Task instructions. Would you return, word for word, the lines of the data below from the line with "left shoulder: (135, 163, 13)" through the line with "right elbow: (444, 220, -17)", and no others?

[Images with keypoint coordinates]
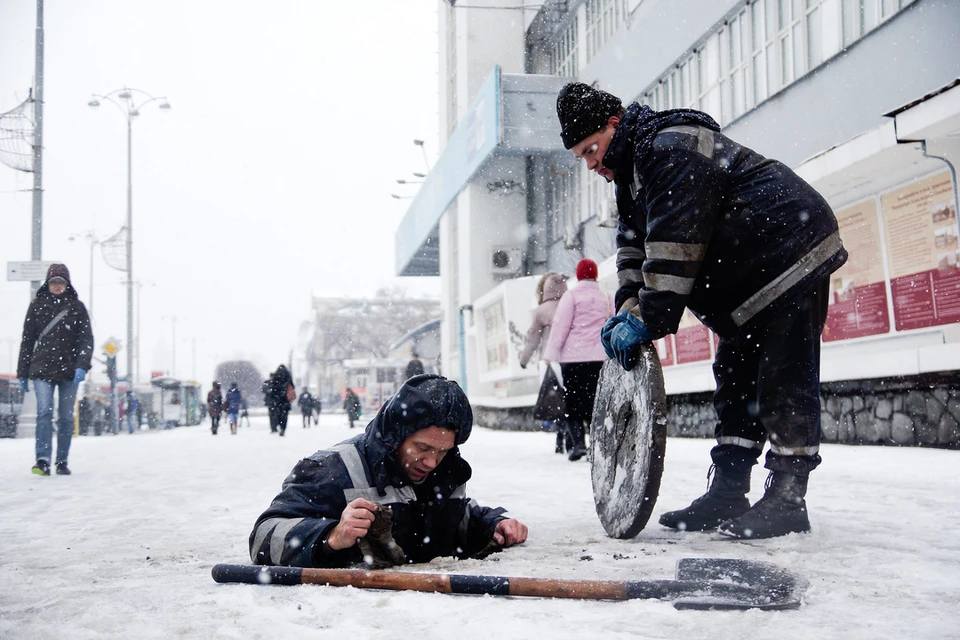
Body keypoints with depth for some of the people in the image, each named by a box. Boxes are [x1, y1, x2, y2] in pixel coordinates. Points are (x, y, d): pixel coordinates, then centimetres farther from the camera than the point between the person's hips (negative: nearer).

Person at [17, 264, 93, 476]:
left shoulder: (77, 307, 5)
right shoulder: (37, 306, 7)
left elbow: (86, 339, -1)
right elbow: (27, 340, 10)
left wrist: (82, 366, -16)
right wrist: (22, 373, 8)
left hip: (69, 370, 1)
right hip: (42, 369, 0)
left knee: (66, 417, 4)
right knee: (44, 412, -15)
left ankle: (62, 462, 12)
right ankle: (43, 460, -20)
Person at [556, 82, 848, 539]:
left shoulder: (672, 147, -21)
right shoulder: (633, 165, 12)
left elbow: (675, 243, -28)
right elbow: (634, 243, 12)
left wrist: (649, 319, -25)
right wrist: (629, 308, -3)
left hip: (790, 258, -11)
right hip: (752, 276, 11)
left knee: (784, 379, -11)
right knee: (735, 378, 8)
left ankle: (787, 500, -6)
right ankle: (728, 494, 11)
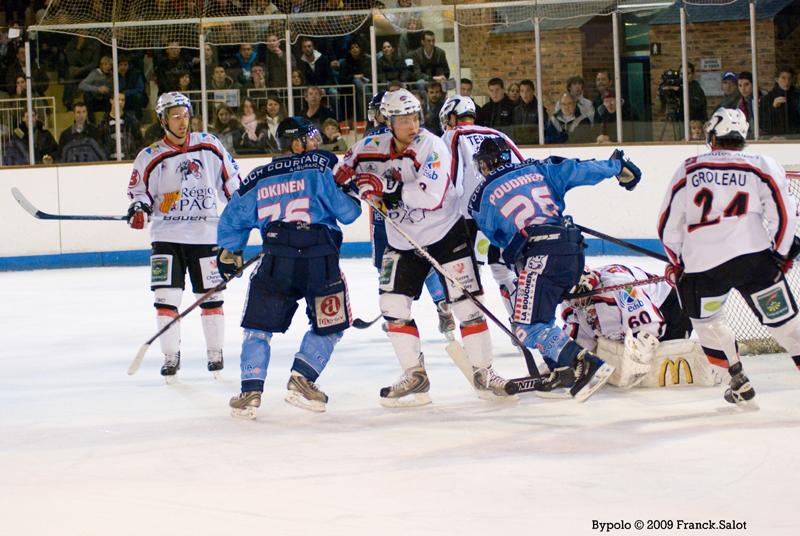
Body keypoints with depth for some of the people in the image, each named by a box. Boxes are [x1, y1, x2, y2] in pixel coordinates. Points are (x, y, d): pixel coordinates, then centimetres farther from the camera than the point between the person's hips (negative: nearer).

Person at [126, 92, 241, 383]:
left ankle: (215, 352, 20)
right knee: (166, 295, -7)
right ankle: (171, 356, 4)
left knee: (211, 294, 6)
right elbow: (138, 190, 3)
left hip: (205, 235, 1)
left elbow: (230, 179, 10)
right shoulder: (150, 157, -2)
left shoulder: (209, 145, 2)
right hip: (167, 236, -1)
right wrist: (138, 208, -17)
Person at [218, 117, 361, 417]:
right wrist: (356, 195, 20)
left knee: (259, 326, 12)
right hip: (320, 261, -2)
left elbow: (232, 220, 19)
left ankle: (251, 391, 2)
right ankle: (300, 381, 8)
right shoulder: (319, 167, 2)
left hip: (276, 262, 2)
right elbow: (347, 211, -1)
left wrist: (228, 254, 33)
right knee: (328, 327, 17)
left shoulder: (257, 179, 14)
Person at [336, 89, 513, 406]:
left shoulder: (432, 147, -21)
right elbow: (347, 173, 17)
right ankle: (414, 377, 7)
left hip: (446, 233, -5)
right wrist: (340, 184, -5)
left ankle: (483, 374, 6)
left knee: (467, 304, -5)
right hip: (403, 241, 5)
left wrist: (386, 187, -35)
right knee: (393, 306, -2)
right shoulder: (376, 148, -5)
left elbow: (432, 197, -34)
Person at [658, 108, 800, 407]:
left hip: (702, 265, 1)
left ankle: (739, 382, 21)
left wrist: (677, 263, 27)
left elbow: (669, 224, 14)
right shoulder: (762, 166, 7)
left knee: (706, 321, 24)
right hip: (753, 256, -1)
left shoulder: (688, 169, 13)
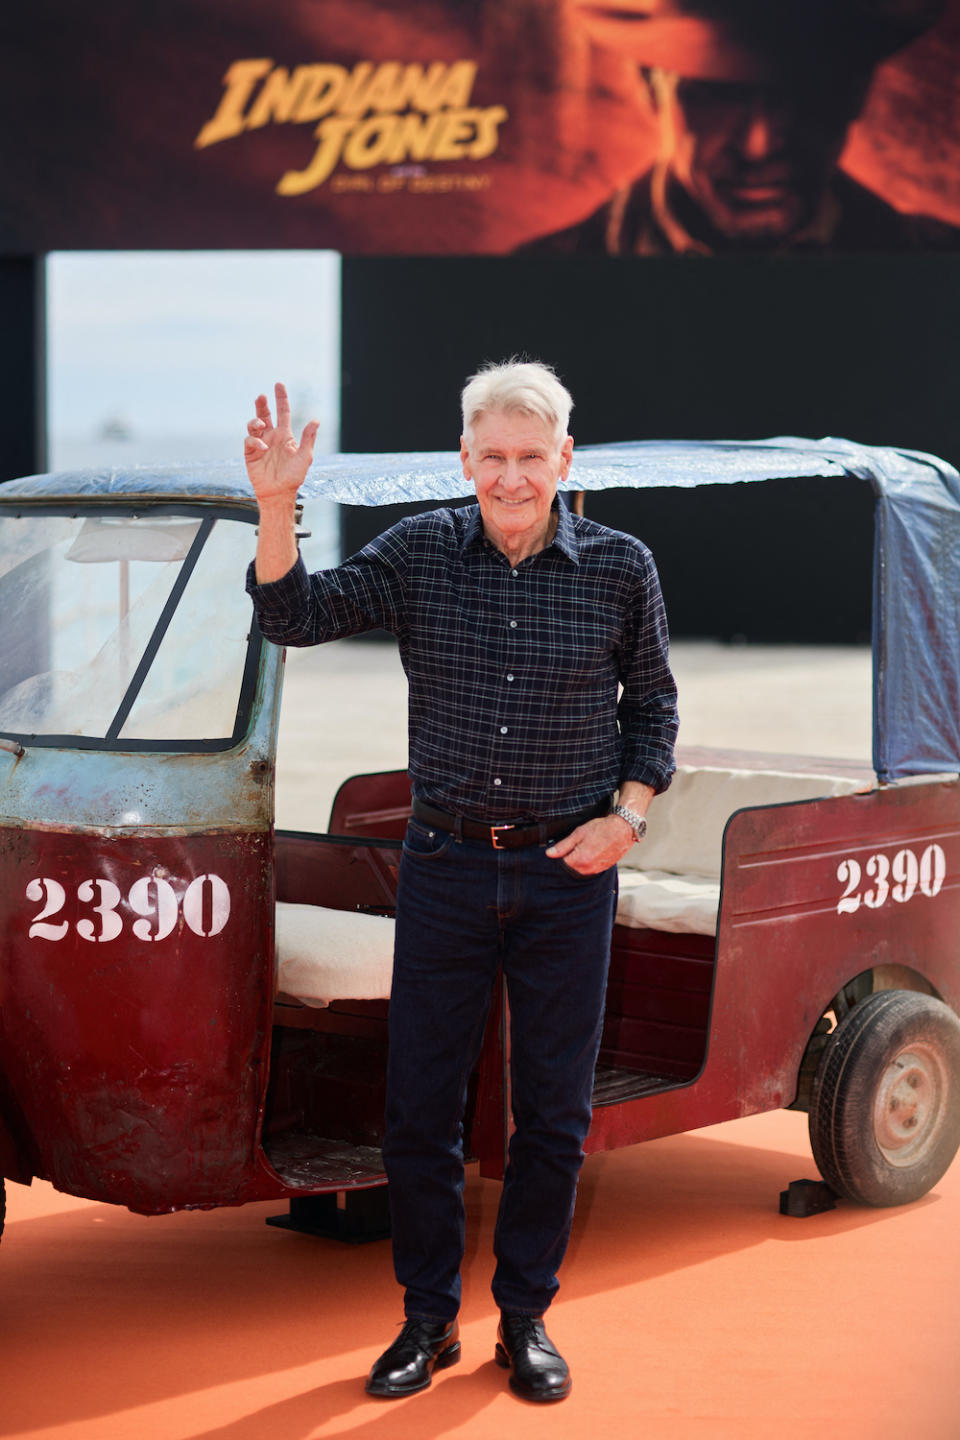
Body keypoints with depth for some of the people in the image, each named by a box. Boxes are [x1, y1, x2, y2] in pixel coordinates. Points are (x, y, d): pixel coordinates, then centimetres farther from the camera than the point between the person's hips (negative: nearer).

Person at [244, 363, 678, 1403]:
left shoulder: (621, 569, -2)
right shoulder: (419, 553, -2)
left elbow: (651, 703, 10)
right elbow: (294, 618, -8)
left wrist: (628, 815, -3)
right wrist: (275, 505, -23)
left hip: (567, 871, 0)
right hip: (446, 864, 0)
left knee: (553, 1112, 7)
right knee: (418, 1105, 4)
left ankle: (525, 1318, 24)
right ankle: (427, 1319, 21)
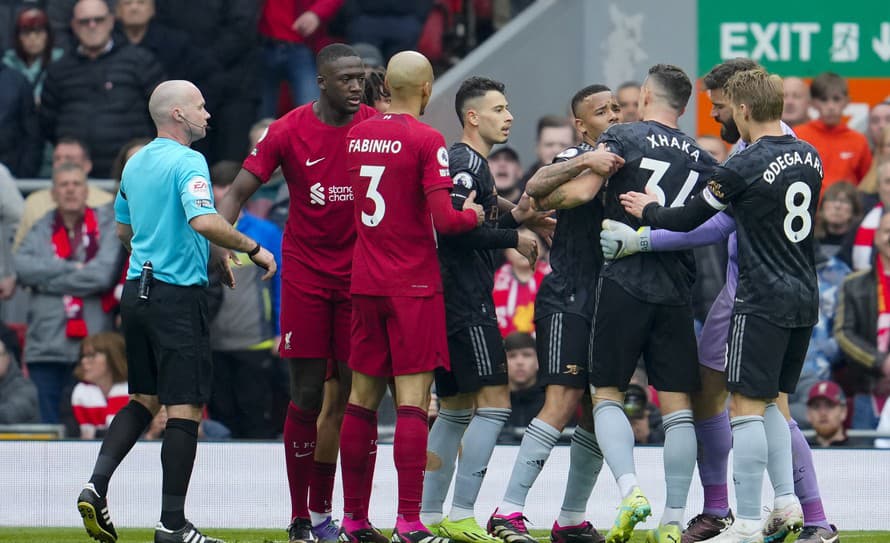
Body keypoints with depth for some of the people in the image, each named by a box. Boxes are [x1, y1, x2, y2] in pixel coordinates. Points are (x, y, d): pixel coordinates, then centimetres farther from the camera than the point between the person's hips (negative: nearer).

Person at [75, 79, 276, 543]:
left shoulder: (135, 163, 13)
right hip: (177, 296, -8)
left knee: (144, 399, 18)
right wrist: (253, 249, -15)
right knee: (185, 408, -4)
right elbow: (204, 221, -28)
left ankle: (96, 486, 2)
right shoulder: (187, 162, -13)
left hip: (136, 291, 8)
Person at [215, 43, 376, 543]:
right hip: (305, 273, -2)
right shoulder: (290, 132, -4)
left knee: (353, 396, -1)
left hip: (360, 273, 2)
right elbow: (240, 191, -3)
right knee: (307, 397, -3)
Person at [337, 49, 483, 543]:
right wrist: (472, 215, 4)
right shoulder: (426, 141, -11)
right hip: (413, 286, -6)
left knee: (363, 399, 10)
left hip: (363, 283, 6)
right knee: (413, 401, -6)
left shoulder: (356, 135, 7)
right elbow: (444, 220, -17)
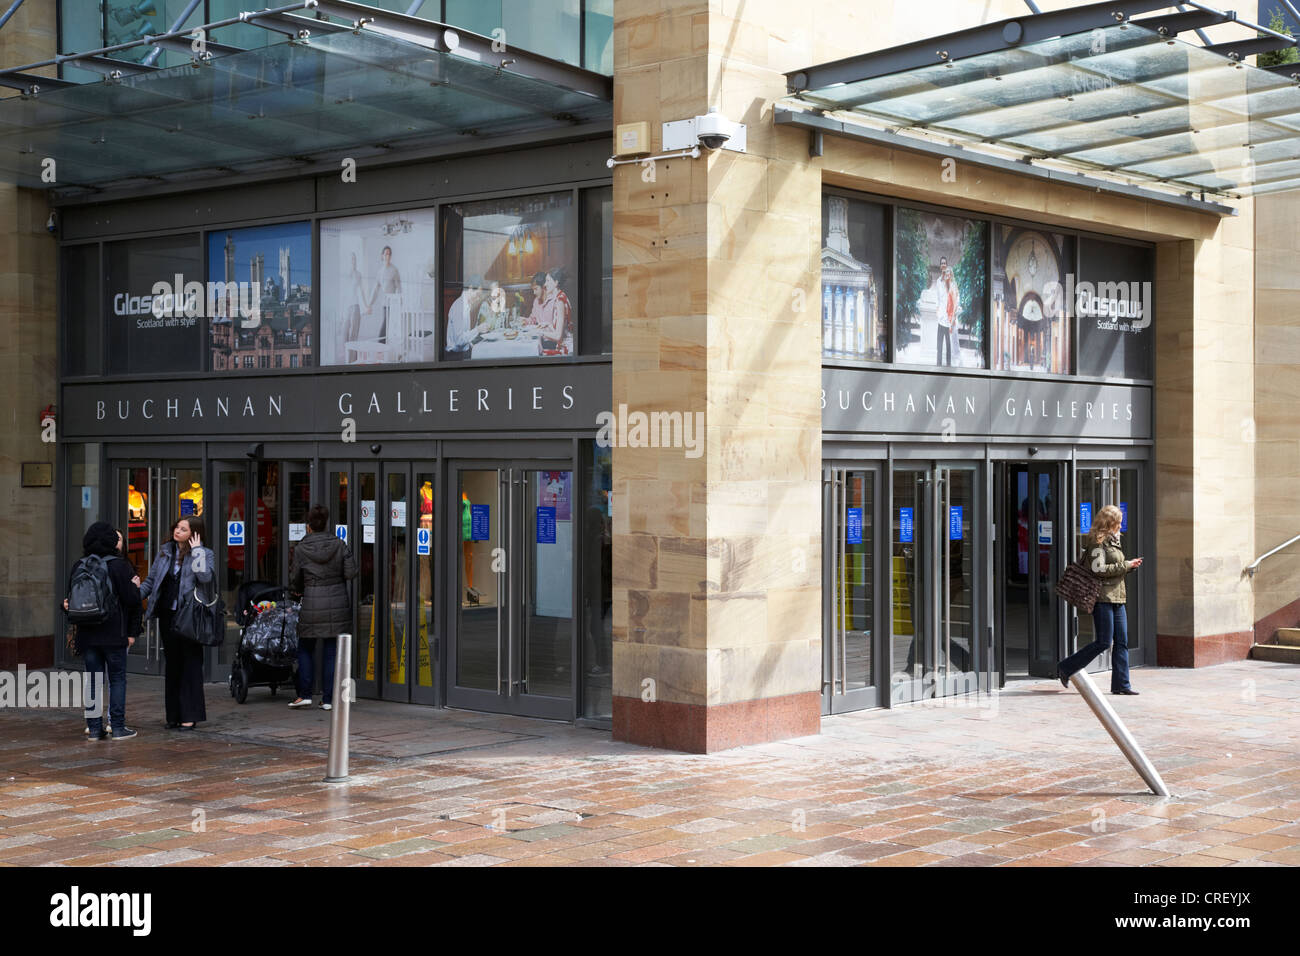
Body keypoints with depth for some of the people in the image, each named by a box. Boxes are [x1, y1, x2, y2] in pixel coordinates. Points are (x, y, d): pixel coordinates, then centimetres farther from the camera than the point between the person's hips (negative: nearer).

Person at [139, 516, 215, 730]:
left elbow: (206, 577, -20)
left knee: (191, 664, -3)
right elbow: (151, 580, 16)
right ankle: (174, 715, 16)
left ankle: (190, 715, -1)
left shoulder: (205, 554, -2)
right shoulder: (165, 551, 13)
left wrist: (196, 551, -14)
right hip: (167, 615, 5)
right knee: (172, 664, 10)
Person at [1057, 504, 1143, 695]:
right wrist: (1126, 566, -15)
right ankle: (1065, 668, 4)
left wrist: (1131, 565, 8)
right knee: (1103, 642, -8)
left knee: (1122, 642, 4)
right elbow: (1099, 569, -20)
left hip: (1117, 598, 9)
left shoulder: (1113, 540, 19)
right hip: (1103, 598, -9)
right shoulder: (1098, 541, -10)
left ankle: (1120, 684, 6)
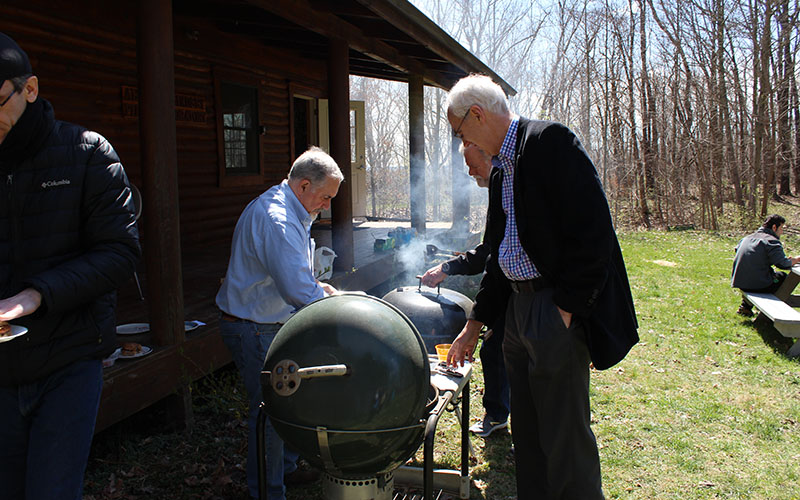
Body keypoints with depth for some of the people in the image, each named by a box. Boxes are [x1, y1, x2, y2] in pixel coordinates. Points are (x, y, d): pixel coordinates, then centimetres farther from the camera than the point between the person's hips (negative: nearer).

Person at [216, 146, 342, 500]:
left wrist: (317, 287, 8)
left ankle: (285, 468, 37)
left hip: (272, 325, 11)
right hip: (254, 331, -11)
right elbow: (297, 290, -31)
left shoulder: (290, 213, 11)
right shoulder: (276, 219, -26)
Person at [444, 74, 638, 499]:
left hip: (558, 309, -9)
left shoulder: (550, 141, -11)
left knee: (565, 439, -1)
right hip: (518, 306, 9)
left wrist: (567, 308, -19)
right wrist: (474, 324, 22)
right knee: (527, 432, 17)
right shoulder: (501, 168, 17)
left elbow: (592, 231, -19)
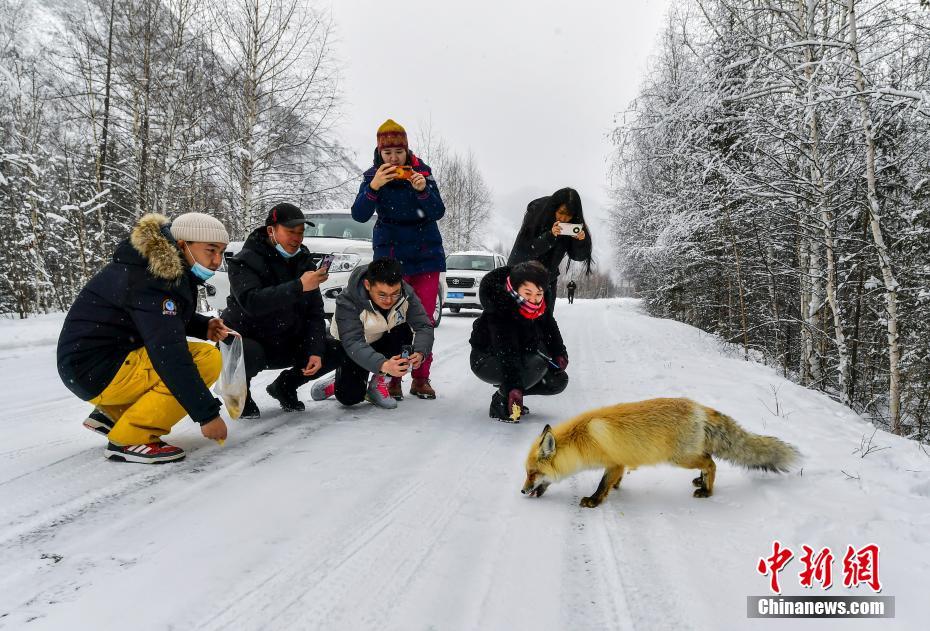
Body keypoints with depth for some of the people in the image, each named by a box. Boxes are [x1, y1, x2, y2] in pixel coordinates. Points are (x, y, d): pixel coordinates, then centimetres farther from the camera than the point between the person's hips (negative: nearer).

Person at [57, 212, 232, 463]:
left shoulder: (167, 265, 5)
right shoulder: (152, 282, -24)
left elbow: (167, 318, 21)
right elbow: (167, 355, -31)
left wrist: (205, 326, 0)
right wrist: (207, 414, -30)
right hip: (95, 371, -10)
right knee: (206, 360, -23)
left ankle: (112, 413, 10)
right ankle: (129, 439, -15)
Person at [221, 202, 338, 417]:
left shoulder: (303, 260, 1)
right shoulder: (245, 261, -17)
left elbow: (315, 312, -1)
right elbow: (251, 302, -37)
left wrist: (315, 351, -15)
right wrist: (298, 287, -45)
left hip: (285, 344, 6)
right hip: (247, 340, -5)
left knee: (335, 352, -9)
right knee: (250, 355, -39)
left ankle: (284, 386, 13)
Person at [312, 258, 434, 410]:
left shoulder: (406, 294, -24)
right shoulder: (348, 302, -33)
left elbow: (424, 326, -24)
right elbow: (352, 343, -39)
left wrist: (420, 353, -46)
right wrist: (383, 365, -56)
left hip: (384, 343, 3)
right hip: (353, 350, -3)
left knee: (404, 332, -28)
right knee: (350, 397, -18)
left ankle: (378, 385, -9)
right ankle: (337, 384, 21)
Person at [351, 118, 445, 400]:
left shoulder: (421, 171, -3)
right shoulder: (373, 176, -3)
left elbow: (438, 212, -10)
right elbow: (360, 215, -15)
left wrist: (423, 189, -27)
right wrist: (374, 187, -30)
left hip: (426, 253, 1)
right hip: (390, 255, -1)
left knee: (424, 318, 2)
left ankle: (421, 379, 11)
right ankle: (392, 379, 3)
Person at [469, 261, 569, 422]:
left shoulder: (540, 308, -10)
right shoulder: (499, 311, -32)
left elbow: (551, 330, 7)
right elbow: (506, 352, -41)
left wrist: (559, 353, -8)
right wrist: (514, 388, -49)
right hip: (485, 362, -8)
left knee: (559, 380, -1)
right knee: (538, 363, -31)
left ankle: (506, 392, 8)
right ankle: (500, 400, -14)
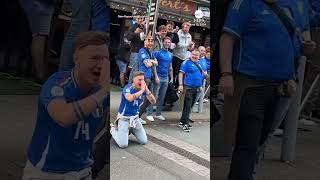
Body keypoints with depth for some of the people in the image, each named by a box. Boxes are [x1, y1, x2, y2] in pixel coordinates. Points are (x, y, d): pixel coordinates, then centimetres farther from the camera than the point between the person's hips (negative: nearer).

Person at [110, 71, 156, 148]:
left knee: (144, 141, 3)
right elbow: (130, 98, -42)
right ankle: (113, 129, 16)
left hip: (135, 118, 5)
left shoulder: (143, 89, -4)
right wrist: (142, 90, -34)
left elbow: (153, 102, -11)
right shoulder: (128, 87, -20)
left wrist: (147, 90, -24)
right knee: (123, 144, -11)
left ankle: (130, 130, 27)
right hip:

Answer to this task.
left shoulder: (135, 163, 13)
right hip: (177, 296, -8)
left knee: (144, 399, 18)
right wrist: (253, 249, -15)
right knee: (185, 408, -4)
right elbow: (204, 221, -28)
left ankle: (96, 486, 2)
right shoulder: (187, 162, -13)
left hip: (136, 291, 8)
Person at [215, 43, 376, 543]:
right hip: (305, 273, -2)
right shoulder: (290, 132, -4)
left knee: (353, 396, -1)
left hip: (360, 273, 2)
right elbow: (240, 191, -3)
right knee: (307, 397, -3)
Person at [337, 49, 483, 543]:
right wrist: (472, 215, 4)
right shoulder: (426, 141, -11)
right hip: (413, 286, -6)
left knee: (363, 399, 10)
left hip: (363, 283, 6)
right knee: (413, 401, -6)
left shoulder: (356, 135, 7)
right elbow: (444, 220, -17)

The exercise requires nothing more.